# [Excel] Determine errors that would have been encountered if required confidence for sample size was met (when it wasn't)

#### SerenityNetworks

##### New Member
In my case, I perform an accuracy audits where, for example, my required accuracy is 99.90% and my required confidence level is 90.00%. In my case, the calculations are binomial; that is, a single test is either right or it's wrong, then I move to the next. There is no resampling. I use Excel to calculate minimum sample sizes, confidence, and allowed errors. When an audit reveals too many errors for a sample size and confidence to both exceed the required minimums, I need to calculate penalties based on the number of errors exceeding the minimum required accuracy.

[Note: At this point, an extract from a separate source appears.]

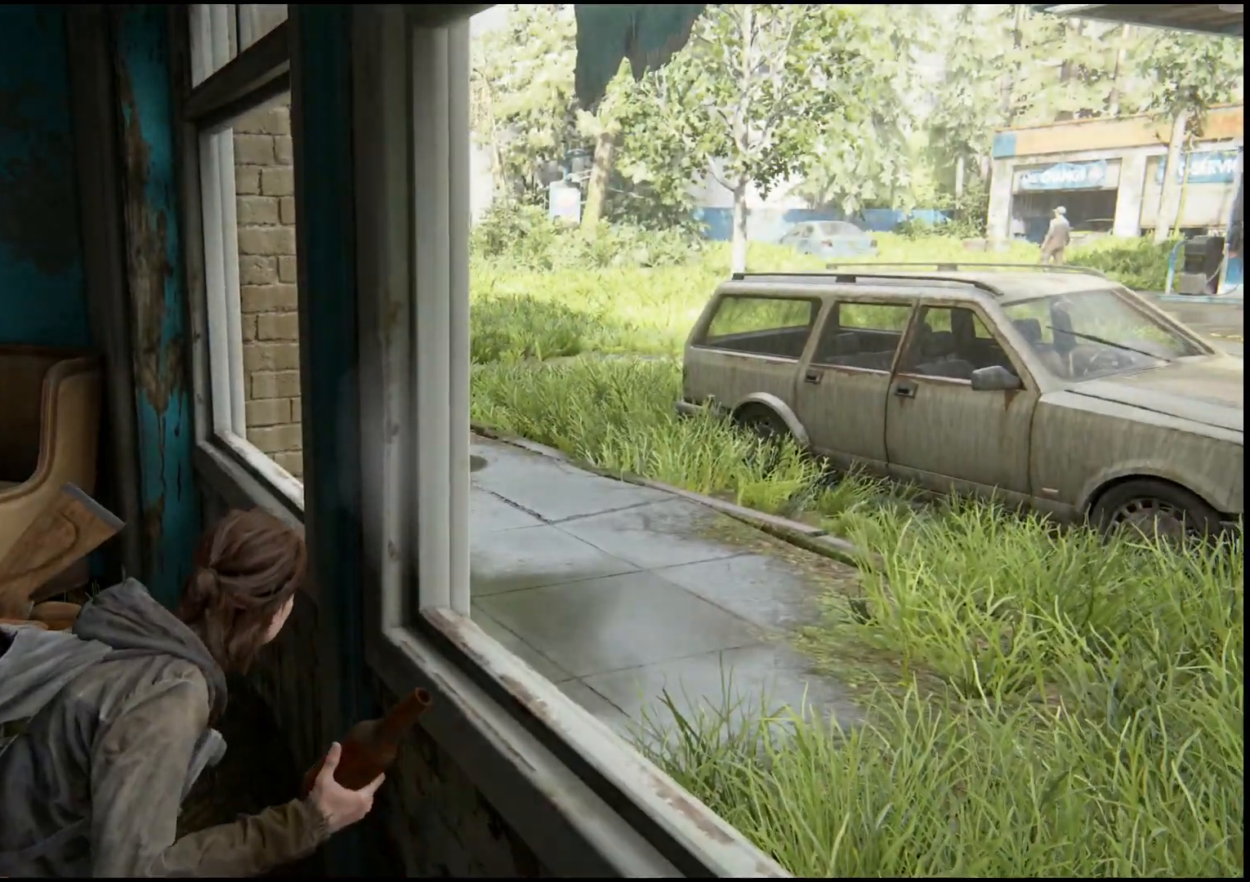
{"buttons": ["L2"], "left_stick": "center", "right_stick": "center", "events": [[100, "SQUARE", "up"]]}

This is fine when the measured accuracy is below, for example, 99.90%. But I'm stumped as to how to proceed when the measured accuracy passes the requirement, but the required confidence fails. For example:

I know that if I have a sample size of 3889, and I only have 1 error, then the formula "=1-BINOM.DIST(1,3889,1-0.999,TRUE)" will tell me my confidence level is 90.01%. My measured accuracy would be "=1-(1/3889)" or 99.97%. This meets both my measured accuracy and confidence level requirements.

But if I have 2 errors then my confidence level is 75.53% (failing), even though the measured accuracy is 99.95% (passing). So my accuracy is okay, but it's not at the required confidence level. The audit fails.

Summarizing the first paragraph with the example: My issue is that I need to assign penalties for failing to meet the required accuracy and confidence, but the penalties are based only on the number of errors beyond the required accuracy. With a sample set of 3889 I have to get 4 errors before my measured accuracy drops below 99.90%, even though the required confidence fails with both 2 and 3 errors. I'm stumped on how to assign penalties in a case where the measured accuracy passes the requirement, but the required confidence fails.

Is it possible, and would it be correct, to be able to calculate backwards to determine 'n' by saying something like, "With 3889 samples at 74.53% confidence, then it's expected that 'n' errors would have occurred if the confidence were at 90.00%." If so, how would this be done? Would there be a margin of error that could be calculated? If so, how? I'm stumped on how to move forward with this problem.

Note: I have rudimentary understanding of statistics, but not near enough to feel confident that any answer I come up with on my own would be appropriate. I need guidance, both for a solution and to understand the solution well enough to explain it to others. I also posted this question on an Excel message board before I found this forum. I have not received any answers. I will keep an eye out everywhere so the efforts of those that may help aren't wasted.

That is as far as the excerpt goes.